According to an embodiment of the present invention, the bonding between the respective monomers of the boron nitride nano-plate and the bonding between the monomers of the boron nitride nano-plate and the linear polymer may be performed by one or more selected from the group consisting of hydrogen bonding, electrostatic interaction, van der waals interaction.

[ Effect of the invention ]

According to an embodiment of the present invention, it is possible to provide a nanocomposite material that is harmless to the human body and has excellent properties of high strength, high toughness, and a low elastic modulus. In addition, according to an embodiment of the present invention, a new concept of nanocomposite material having good mechanical properties such as high tensile strength, toughness, elastic modulus, etc. and a method for preparing the same are provided by applying a simulated natural structure such as a simulated pearl layer structure to a hexagonal crystal boron nitride material to further improve the mechanical properties of the hexagonal crystal boron nitride nanoplate. Such nanocomposites can be used in a variety of applications, including artificial bone, as well as ceramic materials requiring high mechanical properties.

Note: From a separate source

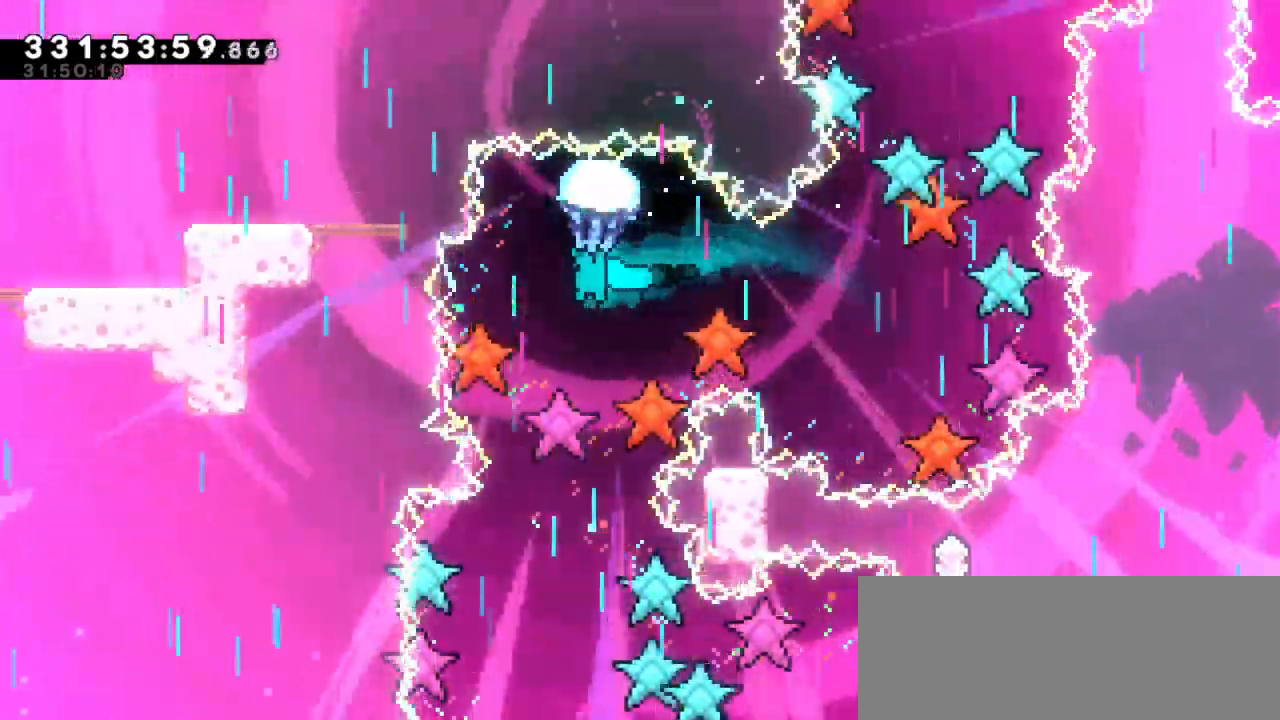
{"keys": ["down", "grab"], "events": []}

[ description of the drawings ]

Fig. 1 is a drawing schematically showing the structure of a boron nitride nanoplate monomer formed by bonding a polymer functional group including a side chain structure to a boron nitride nanoplate according to an embodiment of the present invention.

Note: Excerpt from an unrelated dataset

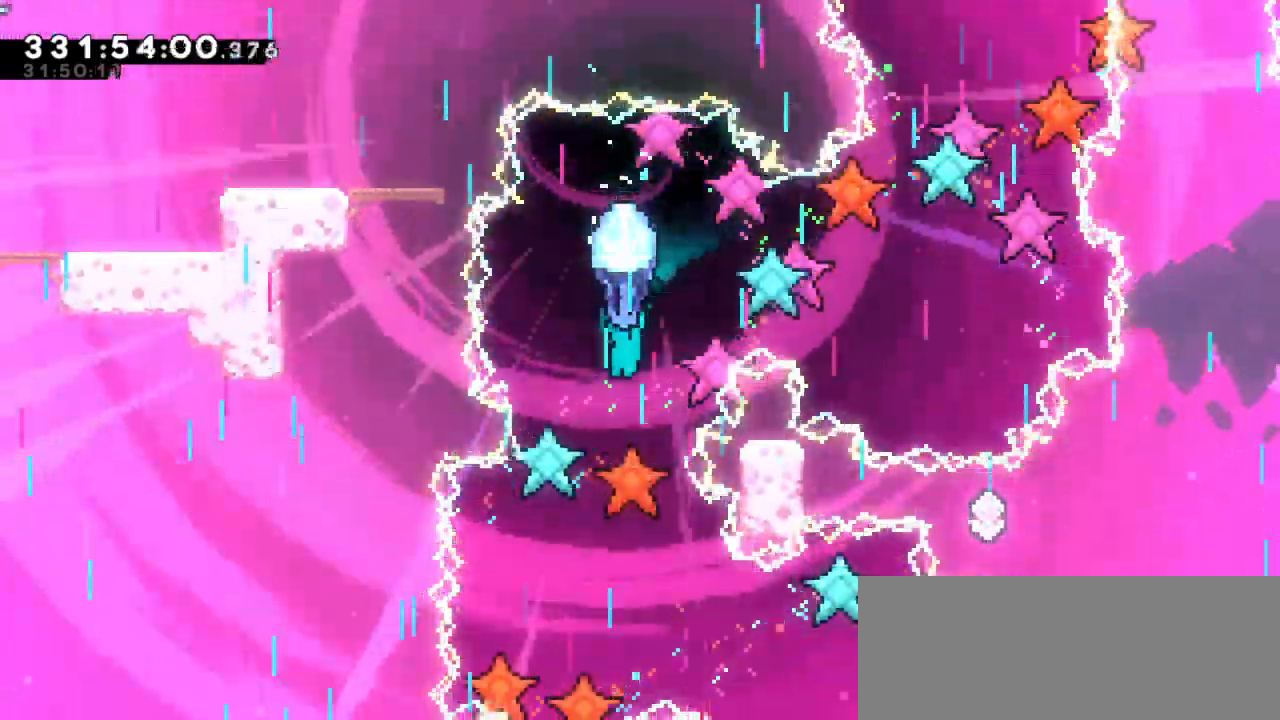
{"keys": ["down", "grab"], "events": []}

Fig. 2 is a conceptual diagram illustrating a process of forming a nanocomposite including a boron nitride nanoplate according to an embodiment of the present invention.

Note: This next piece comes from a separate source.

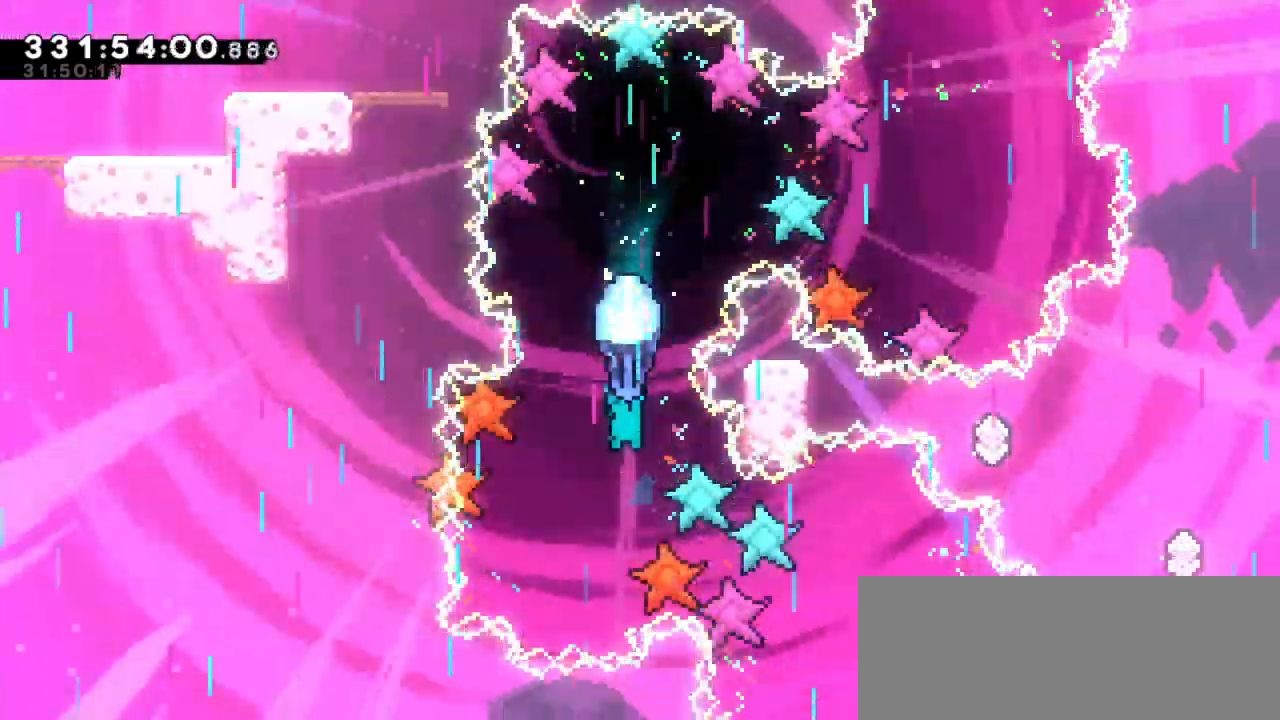
{"keys": ["grab"], "events": [[100, "down", "up"]]}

Fig. 3 is a conceptual diagram illustrating the principle of hydrogen bonding, electrostatic interaction, and van der waals bonding between each boron nitride nanoplate monomer and a linear polymer according to an embodiment of the present invention.

Fig. 4 is a conceptual diagram showing a process for preparing boron nitride nanoplates-e-hyperbranched polyglycidyl ether (BNNP-e-HPG) by a grafting process according to an embodiment of the present invention.

FIG. 5 is a conceptual diagram showing the process of forming a pseudo-nacreous layered structure from a mixed uniform dispersion of boron nitride nano-plate-e-hyperbranched polyglycidyl ether-Gelatin (BNNP-e-HPG-Gelatin) according to an embodiment of the present invention by vacuum filtration.

Fig. 6a and 6b are Scanning Electron Microscope (SEM) photographs showing layered microstructures according to comparative examples and examples of the present invention.

Fig. 7a and 7b are Scanning Electron Microscope (SEM) photographs that may specifically confirm a simulated nacreous layered microstructure formed according to an embodiment of the present invention.

Fig. 8 is a graph showing the evaluation of tensile strength of nanocomposites formed according to the examples of the present invention and comparative examples.

Fig. 9a to 9c are graphs comparing various mechanical properties of the nanocomposites formed in the examples of the present invention and the comparative examples.

Fig. 10 is a graph showing a self-assembly process of a material formed at each step according to an embodiment of the present invention by infrared spectroscopic analysis, and a conceptual diagram of an internal structure of the material formed at each step.

Figure 11 is a TGA plot analyzing the composition and elemental composition of the material formed in each step according to an embodiment of the present invention.

Fig. 12 is an XPS graph analyzing the composition and elemental composition of a material formed in each step according to an embodiment of the present invention.

[ detailed description ] embodiments

Hereinafter, embodiments will be described in detail with reference to the accompanying drawings. Like reference symbols in the various drawings indicate like elements.

Various modifications may be made to the embodiments described below. It should be understood that the following examples are not intended to limit the embodiments, but include all modifications, equivalents, and alternatives thereto.